Extract every line of the listing that contains the word "Ancient".

══ Raw data

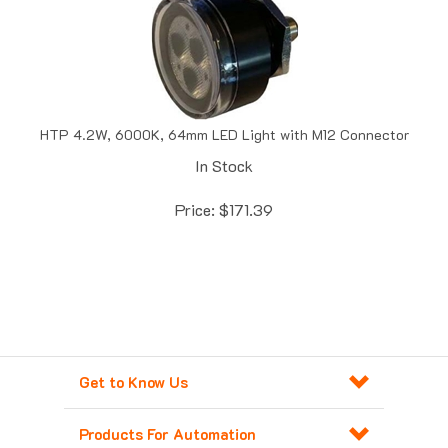
HTP 4.2W, 6000K, 64mm LED Light with M12 Connector
In Stock
Price:
$
171.39
Get to Know Us
Products For Automation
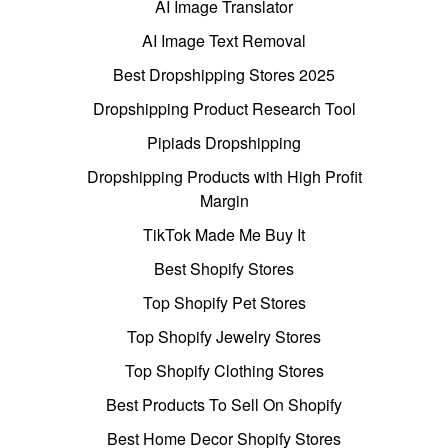
AI Image Translator
AI Image Text Removal
Best Dropshipping Stores 2025
Dropshipping Product Research Tool
Pipiads Dropshipping
Dropshipping Products with High Profit
Margin
TikTok Made Me Buy It
Best Shopify Stores
Top Shopify Pet Stores
Top Shopify Jewelry Stores
Top Shopify Clothing Stores
Best Products To Sell On Shopify
Best Home Decor Shopify Stores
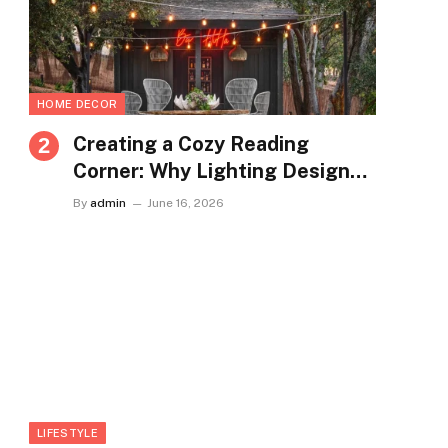
HOME DECOR
Creating a Cozy Reading
Corner: Why Lighting Design
Matters More Than You Think
By
admin
June 16, 2026
LIFESTYLE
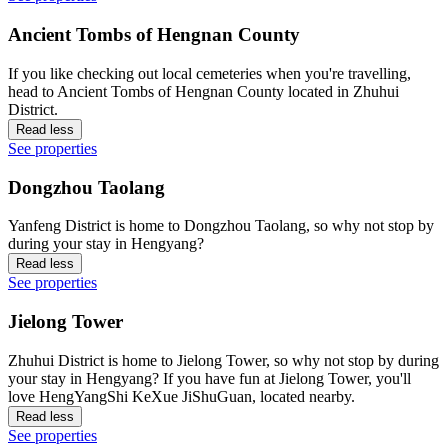
Ancient Tombs of Hengnan County
If you like checking out local cemeteries when you're travelling,
head to Ancient Tombs of Hengnan County located in Zhuhui
District.
Read less
See properties
Dongzhou Taolang
Yanfeng District is home to Dongzhou Taolang, so why not stop by
during your stay in Hengyang?
Read less
See properties
Jielong Tower
Zhuhui District is home to Jielong Tower, so why not stop by during
your stay in Hengyang? If you have fun at Jielong Tower, you'll
love HengYangShi KeXue JiShuGuan, located nearby.
Read less
See properties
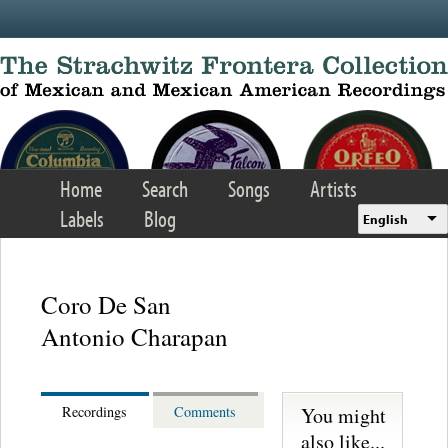
Skip to main content
Home
Search
Songs
Artists
Labels
Blog
English
Coro De San
Antonio Charapan
You might
Recordings
Comments
also like...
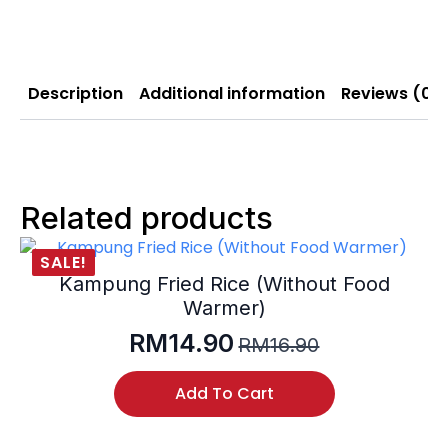
Description
Additional information
Reviews (0)
Related products
SALE!
Kampung Fried Rice (Without Food
Warmer)
RM
14.90
RM
16.90
Original
Current
price
price
Add To Cart
was:
is:
RM16.90.
RM14.90.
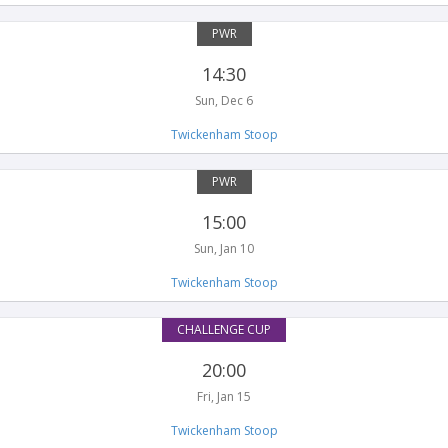
PWR
14:30
Sun, Dec 6
Twickenham Stoop
PWR
15:00
Sun, Jan 10
Twickenham Stoop
CHALLENGE CUP
20:00
Fri, Jan 15
Twickenham Stoop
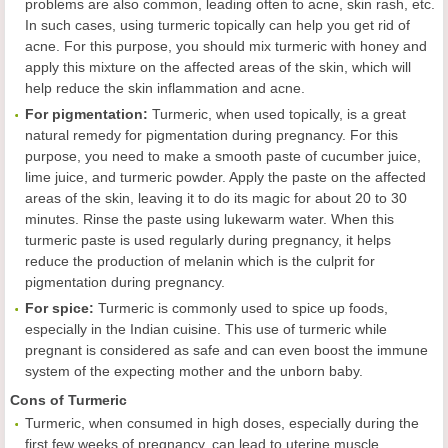
problems are also common, leading often to acne, skin rash, etc.
In such cases, using turmeric topically can help you get rid of
acne. For this purpose, you should mix turmeric with honey and
apply this mixture on the affected areas of the skin, which will
help reduce the skin inflammation and acne.
For pigmentation:
Turmeric, when used topically, is a great
natural remedy for pigmentation during pregnancy. For this
purpose, you need to make a smooth paste of cucumber juice,
lime juice, and turmeric powder. Apply the paste on the affected
areas of the skin, leaving it to do its magic for about 20 to 30
minutes. Rinse the paste using lukewarm water. When this
turmeric paste is used regularly during pregnancy, it helps
reduce the production of melanin which is the culprit for
pigmentation during pregnancy.
For spice:
Turmeric is commonly used to spice up foods,
especially in the Indian cuisine. This use of turmeric while
pregnant is considered as safe and can even boost the immune
system of the expecting mother and the unborn baby.
Cons of Turmeric
Turmeric, when consumed in high doses, especially during the
first few weeks of pregnancy, can lead to uterine muscle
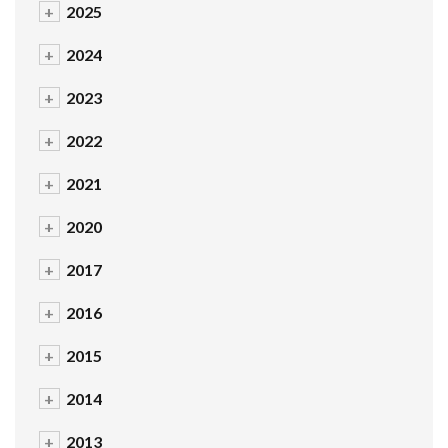
+
2025
+
2024
+
2023
+
2022
+
2021
+
2020
+
2017
+
2016
+
2015
+
2014
+
2013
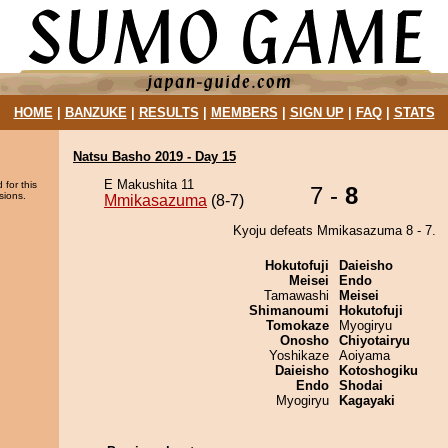
HOME
|
BANZUKE
|
RESULTS
|
MEMBERS
|
SIGN UP
|
FAQ
|
STATS
Natsu Basho 2019 - Day 15
E Makushita 11
 for this
7 -
8
sions.
Mmikasazuma
(8-7)
Kyoju defeats Mmikasazuma 8 - 7.
Hokutofuji
Daieisho
Meisei
Endo
Tamawashi
Meisei
Shimanoumi
Hokutofuji
Tomokaze
Myogiryu
Onosho
Chiyotairyu
Yoshikaze
Aoiyama
Daieisho
Kotoshogiku
Endo
Shodai
Myogiryu
Kagayaki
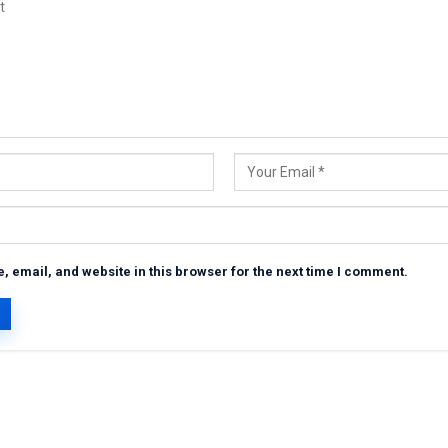
 email, and website in this browser for the next time I comment.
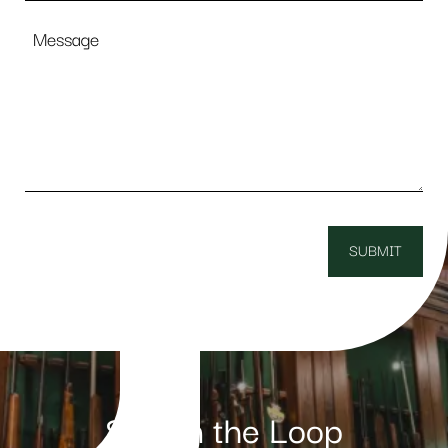
Message
Stay in the Loop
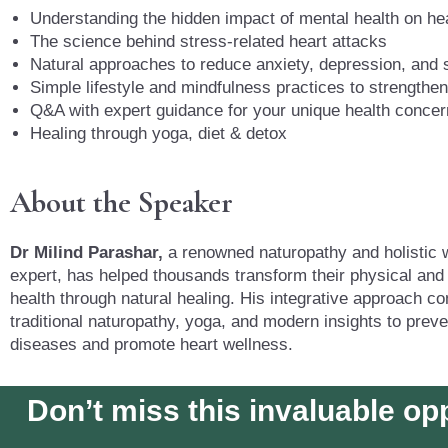
Understanding the hidden impact of mental health on he
The science behind stress-related heart attacks
Natural approaches to reduce anxiety, depression, and 
Simple lifestyle and mindfulness practices to strengthen
Q&A with expert guidance for your unique health conce
Healing through yoga, diet & detox
About the Speaker
Dr Milind Parashar,
a renowned naturopathy and holistic 
expert, has helped thousands transform their physical and
health through natural healing. His integrative approach c
traditional naturopathy, yoga, and modern insights to preven
diseases and promote heart wellness.
Don’t miss this invaluable op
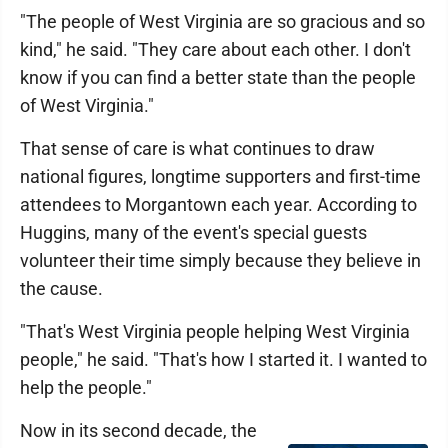
"The people of West Virginia are so gracious and so
kind," he said. "They care about each other. I don't
know if you can find a better state than the people
of West Virginia."
That sense of care is what continues to draw
national figures, longtime supporters and first-time
attendees to Morgantown each year. According to
Huggins, many of the event's special guests
volunteer their time simply because they believe in
the cause.
"That's West Virginia people helping West Virginia
people," he said. "That's how I started it. I wanted to
help the people."
Now in its second decade, the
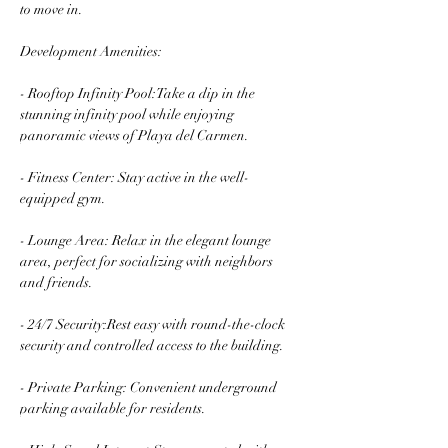
to move in.
Development Amenities:
- Rooftop Infinity Pool:Take a dip in the 
stunning infinity pool while enjoying 
panoramic views of Playa del Carmen.
- Fitness Center: Stay active in the well-
equipped gym.
- Lounge Area: Relax in the elegant lounge 
area, perfect for socializing with neighbors 
and friends.
- 24/7 Security:Rest easy with round-the-clock 
security and controlled access to the building.
- Private Parking: Convenient underground 
parking available for residents.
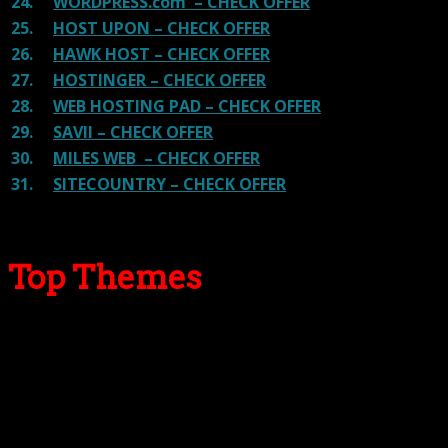
24.
WORDPRESS.com – CHECK OFFER
25.
HOST UPON – CHECK OFFER
26.
HAWK HOST – CHECK OFFER
27.
HOSTINGER – CHECK OFFER
28.
WEB HOSTING PAD – CHECK OFFER
29.
SAVII – CHECK OFFER
30.
MILES WEB – CHECK OFFER
31.
SITECOUNTRY – CHECK OFFER
Top Themes
Here we go for the popular themes: These themes are
using one of the popular page builders.
Our site is reader-supported & ad-free.
When you purchase through
links on our site, we often earn referral fees. Our reviews & rankings are not
affected by participation in such programs.
Learn More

════

Answer below.
Ancient Tombs of Hengnan County
head to Ancient Tombs of Hengnan County located in Zhuhui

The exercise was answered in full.